A $33.5 million commitment by Philips Healthcare and a $5 million Third Frontier grant from the state of Ohio will provide researchers at Case Western Reserve University, University Hospitals Case Medical Center, and Philips an opportunity to create medical imaging systems that will detect disease far earlier and be safer for patients than current methods.
The company and state announced the creation of the Global Advanced Imaging Innovation Center, to be housed at the University Hospitals Case Medical Center campus, at the same press conference where Gov. Ted Strickland designated Cleveland’s Health-Tech Corridor a state Hub of Innovation and Opportunity yesterday.
The corridor, created by the non-profit BioEnterprise and the economic-development corporation MidTown Cleveland, runs from downtown to University Circle. It includes Case Western Reserve, University Hospitals Case Medical Center (UHCMC), the Cleveland Clinic, Cleveland State University, Louis Stokes Cleveland VA Medical Center, and St. Vincent Charity Medical Center along with 75 biomedical companies, 45 technology companies and seven business incubators.
“We are pleased that the State of Ohio has awarded Ohio Third Frontier funding to our project,” said Jay Mazelsky, Senior Vice President and General Manager for Computed Tomography and Nuclear Medicine at Philips Healthcare. The company, which employs 1,100 in Highland Heights, has committed more than $6 million annually for five years, to the project.
“The goals of this center will be to provide strategic research, development and clinical validation for advanced imaging technologies, further developing our presence in northeast Ohio and building on our existing partnerships with Case Western Reserve University and University Hospitals.”
Using Phillip’s latest imagers, physicians and researchers from CWRU will help develop a variety of medical imaging technologies expected to enable doctors to see into the body’s molecules and atoms, revealing anatomical and functional information currently unattainable. They will test and improve imagers to provide for earlier diagnostics and better tracking of disease progression while increasing safety and comfort to patients.
Case Western Reserve is the lead agency for the state’s $5 million grant supporting the effort.
“This award is emblematic of the way that members of this corridor work together to achieve more than any organization could alone,” Case Western Reserve President Barbara R. Snyder said of the Third Frontier grant.
Snyder recounted the success CWRU has had in generating business and collaborating with hospitals and industry. As a result of professors’ research, the university has launched 24 companies since 2001; reaped $16.3 million in licensing revenue last year alone; and won an average of $385 million in state, federal and other grants during the last five years. In 2007, Case Western Reserve became lead agency, partnering with University Hospitals and Cleveland Clinic, on a $64 million Clinical and Translational Science Award – the largest single grant the National Institutes of Health has made in Northeast Ohio.

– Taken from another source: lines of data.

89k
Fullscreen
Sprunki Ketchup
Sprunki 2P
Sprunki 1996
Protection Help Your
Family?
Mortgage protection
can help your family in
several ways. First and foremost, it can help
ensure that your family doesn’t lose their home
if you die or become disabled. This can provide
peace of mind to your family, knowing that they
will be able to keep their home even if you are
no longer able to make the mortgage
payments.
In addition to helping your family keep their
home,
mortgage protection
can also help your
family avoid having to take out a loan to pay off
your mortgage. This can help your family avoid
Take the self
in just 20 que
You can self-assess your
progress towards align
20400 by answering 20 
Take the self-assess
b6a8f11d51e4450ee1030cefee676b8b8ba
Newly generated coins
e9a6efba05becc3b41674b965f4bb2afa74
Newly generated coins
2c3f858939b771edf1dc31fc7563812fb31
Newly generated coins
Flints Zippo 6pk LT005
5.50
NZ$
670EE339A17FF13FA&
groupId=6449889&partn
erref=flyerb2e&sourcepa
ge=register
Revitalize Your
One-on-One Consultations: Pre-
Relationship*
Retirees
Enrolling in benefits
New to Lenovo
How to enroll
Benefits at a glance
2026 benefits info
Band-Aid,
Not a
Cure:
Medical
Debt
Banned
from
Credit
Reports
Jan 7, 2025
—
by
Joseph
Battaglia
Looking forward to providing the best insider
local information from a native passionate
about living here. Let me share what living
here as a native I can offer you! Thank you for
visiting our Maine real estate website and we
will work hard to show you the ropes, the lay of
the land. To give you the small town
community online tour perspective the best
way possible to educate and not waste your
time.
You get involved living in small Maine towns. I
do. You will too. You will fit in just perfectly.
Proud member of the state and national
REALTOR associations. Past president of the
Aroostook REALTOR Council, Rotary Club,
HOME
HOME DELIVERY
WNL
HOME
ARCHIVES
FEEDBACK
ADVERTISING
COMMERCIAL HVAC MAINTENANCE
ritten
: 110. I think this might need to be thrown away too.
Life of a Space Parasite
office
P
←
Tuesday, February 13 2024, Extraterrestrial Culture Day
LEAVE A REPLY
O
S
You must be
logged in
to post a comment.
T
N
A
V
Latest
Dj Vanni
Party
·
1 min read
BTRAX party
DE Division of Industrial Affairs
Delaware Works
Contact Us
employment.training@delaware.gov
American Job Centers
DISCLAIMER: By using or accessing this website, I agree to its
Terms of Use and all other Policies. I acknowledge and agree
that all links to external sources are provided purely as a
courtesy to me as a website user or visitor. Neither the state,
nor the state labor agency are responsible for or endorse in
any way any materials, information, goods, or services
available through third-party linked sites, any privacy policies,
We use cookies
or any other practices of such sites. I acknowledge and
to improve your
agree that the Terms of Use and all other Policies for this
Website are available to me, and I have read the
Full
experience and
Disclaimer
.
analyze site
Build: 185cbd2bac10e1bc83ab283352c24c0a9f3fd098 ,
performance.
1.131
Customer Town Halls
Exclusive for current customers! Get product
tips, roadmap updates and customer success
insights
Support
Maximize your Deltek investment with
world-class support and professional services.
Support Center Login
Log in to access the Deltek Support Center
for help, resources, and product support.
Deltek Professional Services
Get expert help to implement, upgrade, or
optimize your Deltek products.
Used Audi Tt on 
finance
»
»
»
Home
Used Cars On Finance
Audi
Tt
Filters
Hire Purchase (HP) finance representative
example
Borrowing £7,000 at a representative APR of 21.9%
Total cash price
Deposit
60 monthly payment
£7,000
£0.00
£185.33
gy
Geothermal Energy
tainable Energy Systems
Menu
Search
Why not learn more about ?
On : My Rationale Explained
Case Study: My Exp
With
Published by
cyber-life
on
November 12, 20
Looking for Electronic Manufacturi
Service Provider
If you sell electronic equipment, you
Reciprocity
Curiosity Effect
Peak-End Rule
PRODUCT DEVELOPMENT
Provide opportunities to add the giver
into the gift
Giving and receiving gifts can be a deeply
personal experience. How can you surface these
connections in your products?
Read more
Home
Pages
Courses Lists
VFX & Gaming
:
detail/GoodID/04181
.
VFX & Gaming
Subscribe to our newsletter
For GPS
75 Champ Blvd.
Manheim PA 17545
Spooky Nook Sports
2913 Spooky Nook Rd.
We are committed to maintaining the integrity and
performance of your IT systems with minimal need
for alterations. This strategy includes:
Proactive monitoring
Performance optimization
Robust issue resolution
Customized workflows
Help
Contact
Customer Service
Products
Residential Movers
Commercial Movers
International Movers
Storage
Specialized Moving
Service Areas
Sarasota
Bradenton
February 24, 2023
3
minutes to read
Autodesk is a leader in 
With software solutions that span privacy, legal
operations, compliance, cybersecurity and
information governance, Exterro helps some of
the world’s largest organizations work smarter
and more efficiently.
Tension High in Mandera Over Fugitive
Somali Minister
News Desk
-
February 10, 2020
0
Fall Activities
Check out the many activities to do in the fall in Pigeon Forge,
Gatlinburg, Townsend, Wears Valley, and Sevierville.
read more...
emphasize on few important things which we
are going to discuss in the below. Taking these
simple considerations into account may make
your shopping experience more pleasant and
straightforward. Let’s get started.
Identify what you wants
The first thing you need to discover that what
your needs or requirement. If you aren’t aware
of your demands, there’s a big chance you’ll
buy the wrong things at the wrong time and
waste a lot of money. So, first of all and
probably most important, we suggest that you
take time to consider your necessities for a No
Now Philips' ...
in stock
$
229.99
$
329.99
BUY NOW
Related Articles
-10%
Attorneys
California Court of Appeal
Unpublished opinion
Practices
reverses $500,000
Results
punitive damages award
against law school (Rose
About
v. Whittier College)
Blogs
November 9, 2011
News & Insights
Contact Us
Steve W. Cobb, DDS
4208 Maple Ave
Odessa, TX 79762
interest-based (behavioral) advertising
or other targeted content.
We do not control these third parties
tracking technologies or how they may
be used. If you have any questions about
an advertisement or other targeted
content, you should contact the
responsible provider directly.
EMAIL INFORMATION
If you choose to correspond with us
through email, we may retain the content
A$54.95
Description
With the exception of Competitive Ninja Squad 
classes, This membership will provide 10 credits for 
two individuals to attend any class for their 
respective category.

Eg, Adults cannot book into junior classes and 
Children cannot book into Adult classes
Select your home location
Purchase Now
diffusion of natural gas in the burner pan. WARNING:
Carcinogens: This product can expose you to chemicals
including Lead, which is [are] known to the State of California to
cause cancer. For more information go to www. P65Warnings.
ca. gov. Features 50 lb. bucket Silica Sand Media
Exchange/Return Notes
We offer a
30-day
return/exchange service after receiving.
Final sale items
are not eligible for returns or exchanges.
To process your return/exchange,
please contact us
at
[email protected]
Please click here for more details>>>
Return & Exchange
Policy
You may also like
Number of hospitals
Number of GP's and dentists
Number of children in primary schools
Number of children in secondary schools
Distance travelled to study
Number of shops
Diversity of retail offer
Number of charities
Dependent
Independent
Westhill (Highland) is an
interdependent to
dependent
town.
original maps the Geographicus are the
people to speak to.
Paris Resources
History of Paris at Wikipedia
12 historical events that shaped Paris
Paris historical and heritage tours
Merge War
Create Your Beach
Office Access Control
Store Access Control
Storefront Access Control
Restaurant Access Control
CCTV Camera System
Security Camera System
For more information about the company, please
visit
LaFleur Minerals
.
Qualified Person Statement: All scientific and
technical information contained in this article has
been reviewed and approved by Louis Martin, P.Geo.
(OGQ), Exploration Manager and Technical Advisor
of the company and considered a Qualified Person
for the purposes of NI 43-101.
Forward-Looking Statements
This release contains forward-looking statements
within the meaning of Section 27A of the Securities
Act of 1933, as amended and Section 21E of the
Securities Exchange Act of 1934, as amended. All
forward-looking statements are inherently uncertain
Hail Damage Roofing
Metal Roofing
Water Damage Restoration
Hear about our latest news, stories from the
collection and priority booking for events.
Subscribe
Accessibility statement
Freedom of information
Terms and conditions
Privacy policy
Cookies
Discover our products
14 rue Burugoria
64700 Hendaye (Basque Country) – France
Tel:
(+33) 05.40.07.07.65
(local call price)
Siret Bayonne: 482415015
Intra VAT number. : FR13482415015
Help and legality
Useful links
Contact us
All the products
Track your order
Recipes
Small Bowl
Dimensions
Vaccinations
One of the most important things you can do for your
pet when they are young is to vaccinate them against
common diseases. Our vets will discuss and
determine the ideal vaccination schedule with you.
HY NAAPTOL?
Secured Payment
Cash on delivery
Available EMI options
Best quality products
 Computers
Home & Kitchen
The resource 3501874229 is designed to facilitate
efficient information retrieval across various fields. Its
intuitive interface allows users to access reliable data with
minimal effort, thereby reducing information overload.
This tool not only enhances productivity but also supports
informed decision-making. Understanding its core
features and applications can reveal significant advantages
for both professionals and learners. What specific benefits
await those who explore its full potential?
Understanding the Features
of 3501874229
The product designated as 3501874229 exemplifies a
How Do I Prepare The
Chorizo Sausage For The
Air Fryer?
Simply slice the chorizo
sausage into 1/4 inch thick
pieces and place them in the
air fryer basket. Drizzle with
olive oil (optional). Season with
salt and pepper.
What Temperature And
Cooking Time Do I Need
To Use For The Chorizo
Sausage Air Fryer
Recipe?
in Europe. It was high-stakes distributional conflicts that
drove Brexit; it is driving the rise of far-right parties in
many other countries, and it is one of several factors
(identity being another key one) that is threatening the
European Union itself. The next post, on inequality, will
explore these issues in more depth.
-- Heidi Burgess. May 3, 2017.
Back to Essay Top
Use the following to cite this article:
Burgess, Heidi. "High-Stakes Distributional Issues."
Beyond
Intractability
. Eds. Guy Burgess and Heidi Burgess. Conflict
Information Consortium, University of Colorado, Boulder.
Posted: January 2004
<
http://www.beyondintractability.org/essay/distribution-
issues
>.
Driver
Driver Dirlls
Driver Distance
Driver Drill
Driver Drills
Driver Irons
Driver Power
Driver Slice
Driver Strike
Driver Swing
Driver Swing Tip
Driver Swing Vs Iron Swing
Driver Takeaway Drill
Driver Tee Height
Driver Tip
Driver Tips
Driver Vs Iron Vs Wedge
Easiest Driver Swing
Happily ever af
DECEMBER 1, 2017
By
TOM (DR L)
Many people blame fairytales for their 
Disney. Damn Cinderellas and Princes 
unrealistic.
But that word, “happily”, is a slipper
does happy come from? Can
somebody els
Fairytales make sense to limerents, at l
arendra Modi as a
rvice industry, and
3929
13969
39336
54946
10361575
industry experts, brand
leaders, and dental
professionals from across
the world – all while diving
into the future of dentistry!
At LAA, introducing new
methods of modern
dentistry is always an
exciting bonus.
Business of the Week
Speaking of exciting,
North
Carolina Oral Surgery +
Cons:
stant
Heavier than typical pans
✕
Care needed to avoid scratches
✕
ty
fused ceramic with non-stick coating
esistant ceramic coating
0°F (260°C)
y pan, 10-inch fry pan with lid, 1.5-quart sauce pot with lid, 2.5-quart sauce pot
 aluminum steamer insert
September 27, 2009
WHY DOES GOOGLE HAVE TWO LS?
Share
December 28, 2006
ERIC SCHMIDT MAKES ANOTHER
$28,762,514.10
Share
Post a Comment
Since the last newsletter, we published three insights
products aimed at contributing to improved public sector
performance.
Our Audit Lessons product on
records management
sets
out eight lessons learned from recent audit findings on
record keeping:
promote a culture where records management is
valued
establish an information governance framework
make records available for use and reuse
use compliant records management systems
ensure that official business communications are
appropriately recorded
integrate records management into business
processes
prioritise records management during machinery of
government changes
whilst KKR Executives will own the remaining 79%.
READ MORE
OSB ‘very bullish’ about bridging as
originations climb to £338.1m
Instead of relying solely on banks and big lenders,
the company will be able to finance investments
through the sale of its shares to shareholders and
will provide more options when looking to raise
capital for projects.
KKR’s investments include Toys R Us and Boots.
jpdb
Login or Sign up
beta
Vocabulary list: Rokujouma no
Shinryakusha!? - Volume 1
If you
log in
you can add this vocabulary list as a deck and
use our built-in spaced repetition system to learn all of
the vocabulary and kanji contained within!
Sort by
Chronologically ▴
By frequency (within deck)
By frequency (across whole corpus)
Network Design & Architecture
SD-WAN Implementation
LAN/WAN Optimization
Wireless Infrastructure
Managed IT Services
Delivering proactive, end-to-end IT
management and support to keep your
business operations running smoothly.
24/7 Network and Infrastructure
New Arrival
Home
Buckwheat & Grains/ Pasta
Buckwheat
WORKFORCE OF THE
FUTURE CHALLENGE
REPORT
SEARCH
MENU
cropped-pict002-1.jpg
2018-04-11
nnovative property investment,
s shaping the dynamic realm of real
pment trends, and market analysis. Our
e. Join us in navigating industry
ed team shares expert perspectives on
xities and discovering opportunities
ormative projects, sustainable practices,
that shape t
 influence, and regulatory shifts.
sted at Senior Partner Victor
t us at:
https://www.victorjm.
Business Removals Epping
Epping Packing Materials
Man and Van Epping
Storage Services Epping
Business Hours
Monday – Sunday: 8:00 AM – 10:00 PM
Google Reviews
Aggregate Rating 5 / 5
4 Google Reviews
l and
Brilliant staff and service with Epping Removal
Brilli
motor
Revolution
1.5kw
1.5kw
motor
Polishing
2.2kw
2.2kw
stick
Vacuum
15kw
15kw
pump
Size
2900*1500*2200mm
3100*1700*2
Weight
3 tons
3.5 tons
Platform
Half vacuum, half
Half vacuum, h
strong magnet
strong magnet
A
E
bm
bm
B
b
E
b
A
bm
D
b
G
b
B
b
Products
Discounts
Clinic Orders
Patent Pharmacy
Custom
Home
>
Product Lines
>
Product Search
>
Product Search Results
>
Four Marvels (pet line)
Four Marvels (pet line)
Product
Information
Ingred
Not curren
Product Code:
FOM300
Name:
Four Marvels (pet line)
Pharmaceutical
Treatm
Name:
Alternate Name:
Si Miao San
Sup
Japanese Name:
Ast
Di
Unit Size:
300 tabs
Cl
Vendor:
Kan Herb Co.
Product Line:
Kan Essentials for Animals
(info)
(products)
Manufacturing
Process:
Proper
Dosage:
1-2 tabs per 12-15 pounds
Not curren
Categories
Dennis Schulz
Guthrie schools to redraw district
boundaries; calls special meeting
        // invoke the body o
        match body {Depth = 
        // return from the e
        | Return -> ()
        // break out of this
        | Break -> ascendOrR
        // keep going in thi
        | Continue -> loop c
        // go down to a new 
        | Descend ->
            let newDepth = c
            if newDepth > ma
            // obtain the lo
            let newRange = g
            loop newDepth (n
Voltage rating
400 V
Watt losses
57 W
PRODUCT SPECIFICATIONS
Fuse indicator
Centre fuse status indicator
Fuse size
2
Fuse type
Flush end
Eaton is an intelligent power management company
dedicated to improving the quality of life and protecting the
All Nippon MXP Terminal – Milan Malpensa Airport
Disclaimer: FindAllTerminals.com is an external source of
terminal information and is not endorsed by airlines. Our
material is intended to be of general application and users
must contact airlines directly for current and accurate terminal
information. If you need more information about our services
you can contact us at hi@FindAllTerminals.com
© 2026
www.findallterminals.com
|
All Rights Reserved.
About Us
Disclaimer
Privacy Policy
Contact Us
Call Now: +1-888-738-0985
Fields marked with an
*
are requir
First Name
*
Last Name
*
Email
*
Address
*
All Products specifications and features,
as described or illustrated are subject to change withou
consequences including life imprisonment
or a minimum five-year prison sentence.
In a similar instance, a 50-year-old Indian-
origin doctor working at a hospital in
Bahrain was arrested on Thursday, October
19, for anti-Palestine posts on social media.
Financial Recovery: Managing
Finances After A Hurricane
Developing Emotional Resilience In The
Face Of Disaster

The announcements were made at the BioEnterprise building, in a room packed with Health-Tech Corridor boosters and members, including Cleveland Mayor Frank Jackson, Cuyahoga County Commissioner Tim Hagan, Cleveland Foundation President Ronn Richard and officials from UHCMC, Cleveland State University, the Cleveland Clinic and media.
The hub overlays the corridor. The new state designation comes with a $250,000 grant and gives research and development within the hub priority for future state grants.
Baiju Shah, president of BioEnterprise, said the Dutch-owned Philips could have chosen any location worldwide, but, “Their decision to locate their Center within the Cleveland Health-Tech Corridor is an example of what can happen when public entities led by the State of Ohio, private institutions, philanthropy and nonprofits collaborate.”